The big right-hander might be a dark horse, but he also has bullpen experience, which could benefit him for a role with the team out of spring.
Voth was another waiver claim by GM Mike Elias that turned into a gem amongst the rocks.
Originally working as an opener and long relief option, Voth became a revelation as a starter with the Orioles. He would pitch to a 5-4 record with a 3.04 ERA, a pleasant surprise, to say the least.
Voth has only appeared once this spring, allowing one earned run on three hits in two innings of work. Hyde has seemed to lean towards removing Voth from the rotation competition based on his recent remarks.
The skipper said Voth’s relief experience could affect rotation choices. This makes it seem like Voth is being viewed more as a reliever and swing starter going forward, but, of course, time will tell.
Zimmermann is an enigma of a pitcher. At times, he looks like someone who is still learning the position, and other times, he looks like a poised veteran.
The Baltimore County native has made two appearances this spring, and currently has been that same enigma.
After giving up two earned runs on three hits in two innings of work his first time out, Zimm returned this past Saturday to pitch three scoreless innings, allowing just one hit and striking out three.
While the young lefty is keeping one foot in the competition, he still seems like an outside shot at making the rotation, barring a significant injury or meltdown.
Watkins is probably on the outside looking in as well, but he isn’t going to go away quietly.
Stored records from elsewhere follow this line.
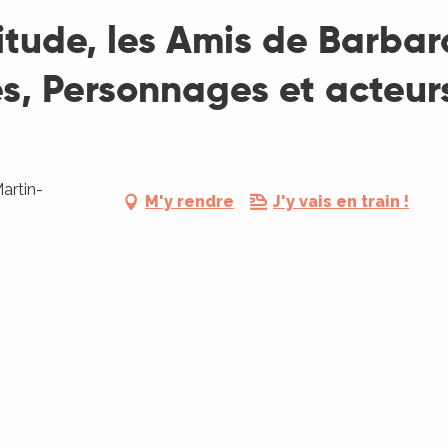
tude, les Amis de Barbara 
es, Personnages et acteurs
artin-
M'y rendre
J'y vais en train !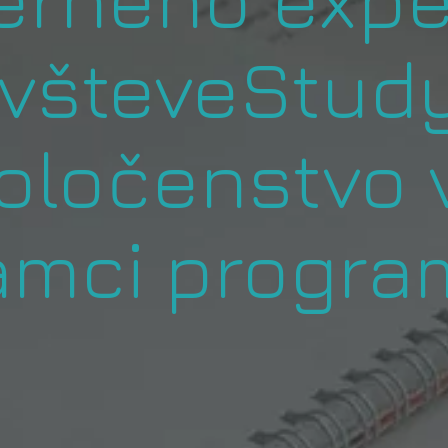
ávšteveStudy
poločenstvo
rámci progra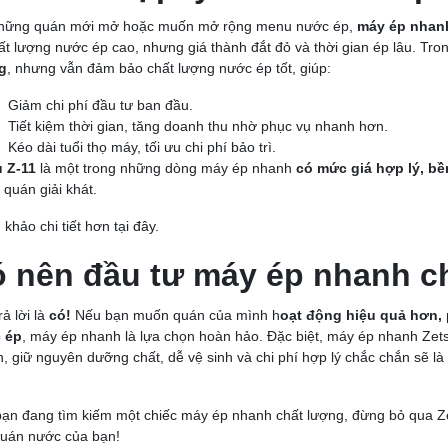
những quán mới mở hoặc muốn mở rộng menu nước ép,
máy ép nhanh
ất lượng nước ép cao, nhưng giá thành đắt đỏ và thời gian ép lâu. Tr
g
, nhưng vẫn đảm bảo chất lượng nước ép tốt, giúp:
Giảm chi phí đầu tư ban đầu.
Tiết kiệm thời gian, tăng doanh thu nhờ phục vụ nhanh hơn.
Kéo dài tuổi thọ máy, tối ưu chi phí bảo trì.
 Z-11
là một trong những dòng máy ép nhanh
có mức giá hợp lý, bề
 quán giải khát.
khảo chi tiết hơn tại
đây
.
 nên đầu tư máy ép nhanh c
rả lời là
có!
Nếu bạn muốn quán của mình h
oạt động hiệu quả hơn,
 ép
, máy ép nhanh là lựa chọn hoàn hảo. Đặc biệt, máy ép nhanh Zet
, giữ nguyên dưỡng chất, dễ vệ sinh và chi phí hợp lý chắc chắn sẽ là
ạn đang tìm kiếm một chiếc máy ép nhanh chất lượng, đừng bỏ qua Z
uán nước của bạn!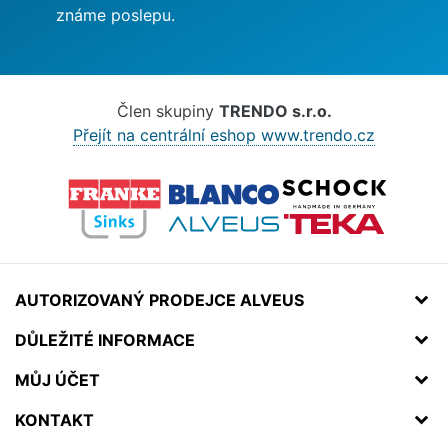
známe poslepu.
Člen skupiny
TRENDO s.r.o.
Přejít na centrální eshop www.trendo.cz
AUTORIZOVANÝ PRODEJCE ALVEUS
DŮLEŽITÉ INFORMACE
MŮJ ÚČET
KONTAKT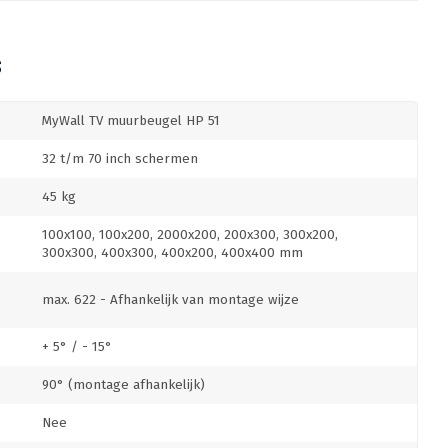
S
MyWall TV muurbeugel HP 51
32 t/m 70 inch schermen
45 kg
100x100, 100x200, 2000x200, 200x300, 300x200,
300x300, 400x300, 400x200, 400x400 mm
max. 622 - Afhankelijk van montage wijze
+ 5° / - 15°
90° (montage afhankelijk)
Nee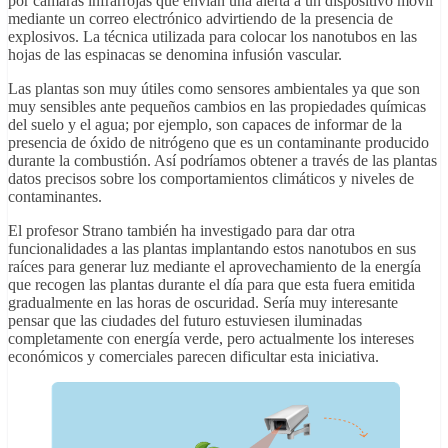
por cámaras infrarrojas que envían una alerta a un dispositivo móvil
mediante un correo electrónico advirtiendo de la presencia de
explosivos. La técnica utilizada para colocar los nanotubos en las
hojas de las espinacas se denomina infusión vascular.
Las plantas son muy útiles como sensores ambientales ya que son
muy sensibles ante pequeños cambios en las propiedades químicas
del suelo y el agua; por ejemplo, son capaces de informar de la
presencia de óxido de nitrógeno que es un contaminante producido
durante la combustión. Así podríamos obtener a través de las plantas
datos precisos sobre los comportamientos climáticos y niveles de
contaminantes.
El profesor Strano también ha investigado para dar otra
funcionalidades a las plantas implantando estos nanotubos en sus
raíces para generar luz mediante el aprovechamiento de la energía
que recogen las plantas durante el día para que esta fuera emitida
gradualmente en las horas de oscuridad. Sería muy interesante
pensar que las ciudades del futuro estuviesen iluminadas
completamente con energía verde, pero actualmente los intereses
económicos y comerciales parecen dificultar esta iniciativa.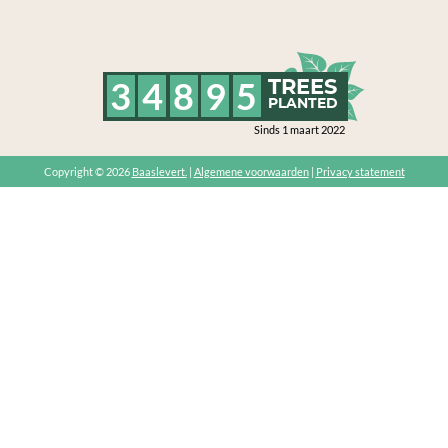
3
4
8
9
5
TREES
PLANTED
Sinds 1 maart 2022
Copyright © 2026
Baaslevert.
|
Algemene voorwaarden
|
Privacy statement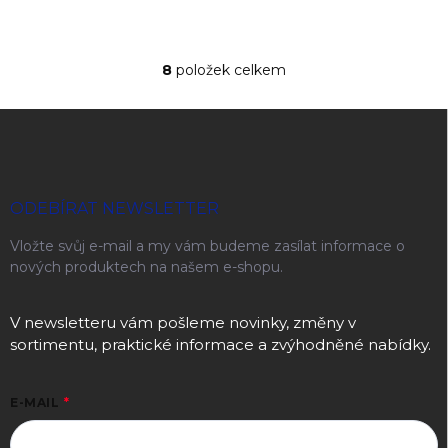
8
položek celkem
Ovládací prvky výpisu
Zápatí
ODEBÍRAT NEWSLETTER
Vložte svůj e-mail a my vám budeme zasílat informace o
nových produktech na našem e-shopu.
V newsletteru vám pošleme novinky, změny v
sortimentu, praktické informace a zvýhodněné nabídky.
E-MAIL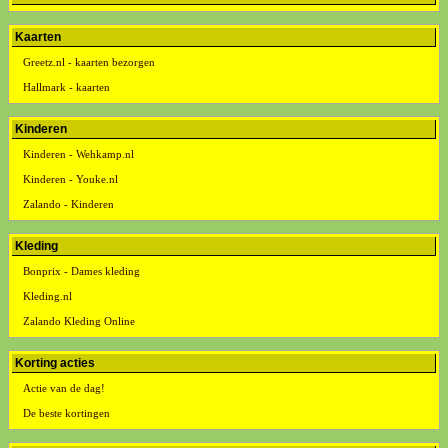
Kaarten
Greetz.nl - kaarten bezorgen
Hallmark - kaarten
Kinderen
Kinderen - Wehkamp.nl
Kinderen - Youke.nl
Zalando - Kinderen
Kleding
Bonprix - Dames kleding
Kleding.nl
Zalando Kleding Online
Korting acties
Actie van de dag!
De beste kortingen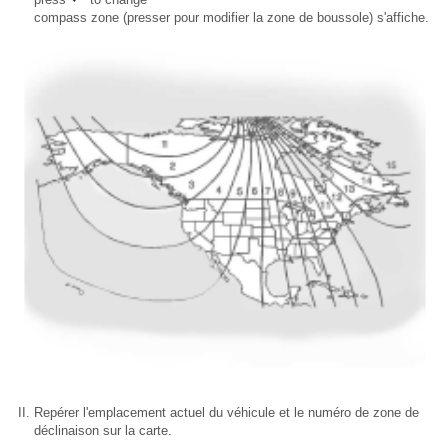
compass zone (presser pour modifier la zone de boussole) s'affiche.
Repérer l'emplacement actuel du véhicule et le numéro de zone de
déclinaison sur la carte.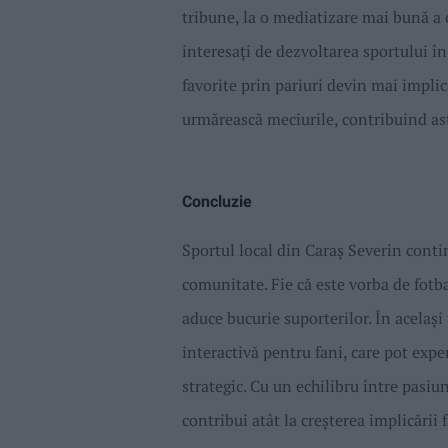
tribune, la o mediatizare mai bună a c
interesați de dezvoltarea sportului în
favorite prin pariuri devin mai implic
urmărească meciurile, contribuind ast
Concluzie
Sportul local din Caraș Severin conti
comunitate. Fie că este vorba de fotb
aduce bucurie suporterilor. În același
interactivă pentru fani, care pot expe
strategic. Cu un echilibru între pasiu
contribui atât la creșterea implicării 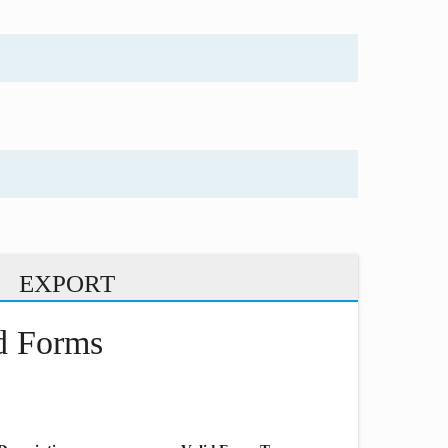
EXPORT
nd Forms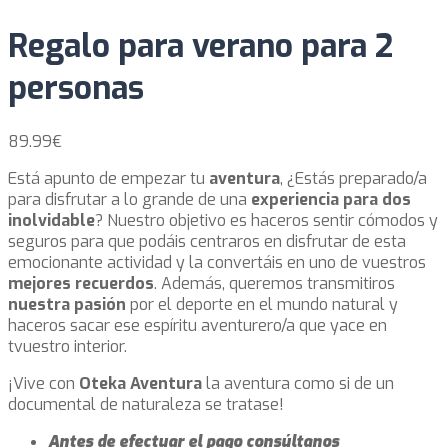
Regalo para verano para 2
personas
89.99
€
Está apunto de empezar tu
aventura
, ¿Estás preparado/a
para disfrutar a lo grande de una
experiencia para dos
inolvidable
? Nuestro objetivo es haceros sentir cómodos y
seguros para que podáis centraros en disfrutar de esta
emocionante actividad y la convertáis en uno de vuestros
mejores recuerdos
. Además, queremos transmitiros
nuestra pasión
por el deporte en el mundo natural y
haceros sacar ese espíritu aventurero/a que yace en
tvuestro interior.
¡Vive con
Oteka Aventura
la aventura como si de un
documental de naturaleza se tratase!
Antes de efectuar el pago consúltanos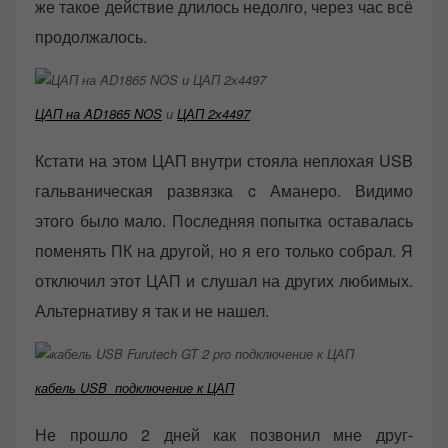
же такое действие длилось недолго, через час всё
продолжалось.
ЦАП на AD1865 NOS
и
ЦАП 2х4497
Кстати на этом ЦАП внутри стояла неплохая USB
гальваническая развязка c Аманеро. Видимо
этого было мало. Последняя попытка оставалась
поменять ПК на другой, но я его только собрал. Я
отключил этот ЦАП и слушал на других любимых.
Альтернативу я так и не нашел.
кабель USB подключение к ЦАП
Не прошло 2 дней как позвонил мне друг-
After two scoreless innings of work Thursday, Watkins showed why he has the skills to still be a force to be reckoned with. The righty would not give up and hit while striking out two and walking none.
Watkins continues his Cinderella story as he fights to make a statement and earn a role with the team, whether it be in the rotation or bullpen.
At this time, the competition seems to be tight, with each pitcher making statements on the mound. It still is early spring, and with the World Baseball Classic starting, anything is possible.
We will continue to monitor how this unfolds and see who starts to pull away and become a key piece in helping round out the O’s starting five.